It’s not just banks and government agencies whose work encouraging subprime lending left people with bigger homes and mortgages than they could afford. We can give reality television a small share of the blame, too.
The house at 10512 Baldy Mountain Rd. in Sandpoint, Idaho, looks like just another vacant foreclosed home. Some appliances, a bathroom mirror and even the hot tub are missing. The dining room of the three-bedroom house has water damage.
But this isn’t your run-of-the-mill problem house. Call it an Extreme Foreclosure. The 3,678-square-foot McMansion is a product of the popular “Extreme Makeover: Home Edition” reality television show. It isn’t the only “Extreme” home to fall on hard times.

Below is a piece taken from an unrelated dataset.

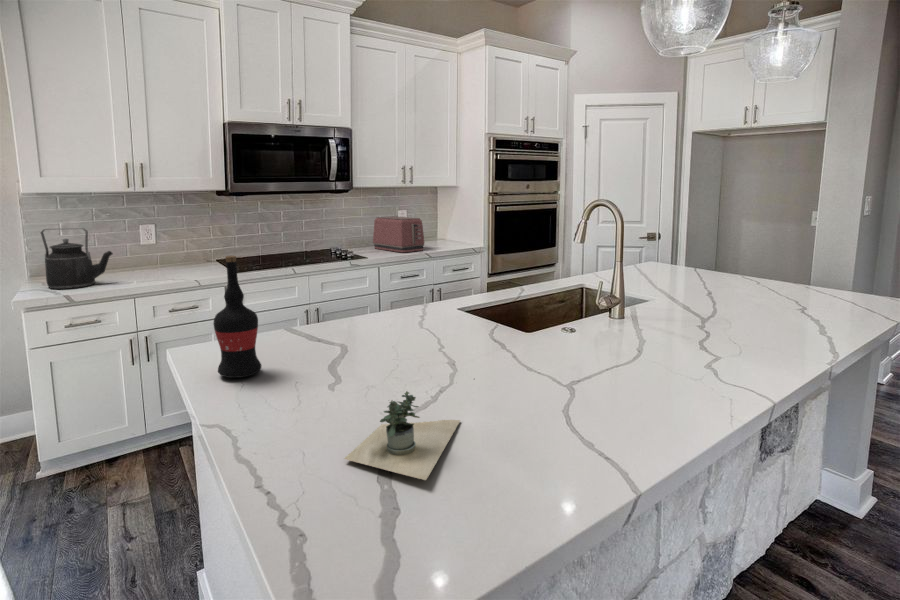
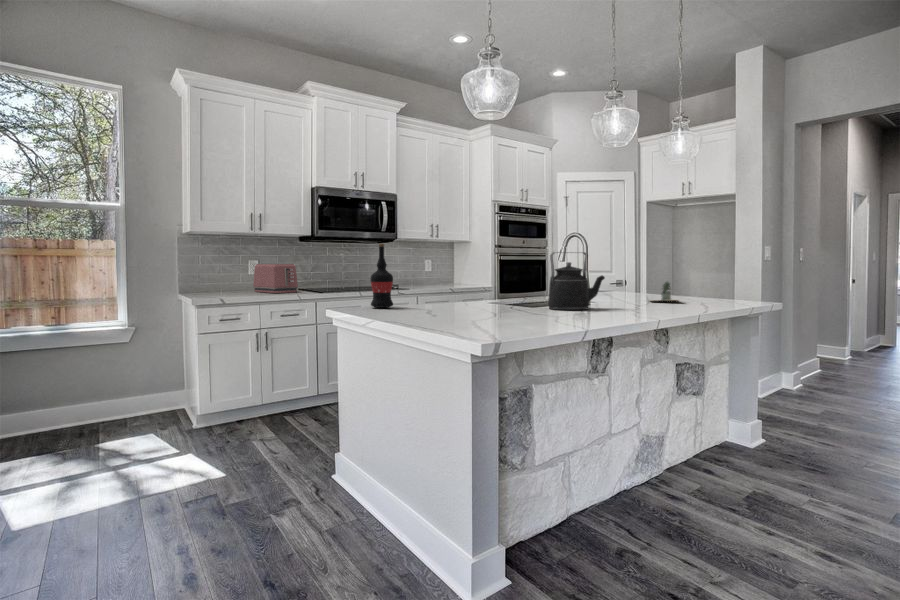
toaster: present [373,216,424,252] -> present [253,264,298,293]
kettle: present [41,228,113,289] -> present [548,252,605,310]
potted plant: present [345,391,460,480] -> present [661,282,672,301]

Each week, an average 9.4 million viewers tune in to ABC-TV for what, over seven seasons, has become a classic formula: Find a struggling family with a heart-tugging story and send them on vacation as an army of volunteers work frantically to replace an existing home with a much nicer and bigger one in just 106 hours. Each episode ends with a dramatic tear-filled tour of the new home, packed with donated furnishings, and outsize extras like a carousel or bowling lanes.
Those huge homes, often plopped into the middle of modest neighborhoods, might have come free, but the property taxes and utility bills did not. Some owners even tapped into the equity and ended up with large mortgage payments they eventually couldn’t afford to make. The series producers have taken note. We might need to take the “Extreme” out of “Extreme Makeover,” as the houses built on the (really!) tear-inducing series get smaller. “It can be extreme without being the biggest house you’ve ever seen,” one interior designer who works with the show insists. Not in America!
Changes are being made, though, and one in particular caught my eye: “A swimming pool is no longer a must, unless it could be used for therapy.” The piece doesn’t explain what sort of healing requires its patients to swim in an Olympic-sized pool. It seems most of us get by without one. But I hope that these downsized homes don’t result in a slew of financially stable but psychologically troubled homeowners in the future.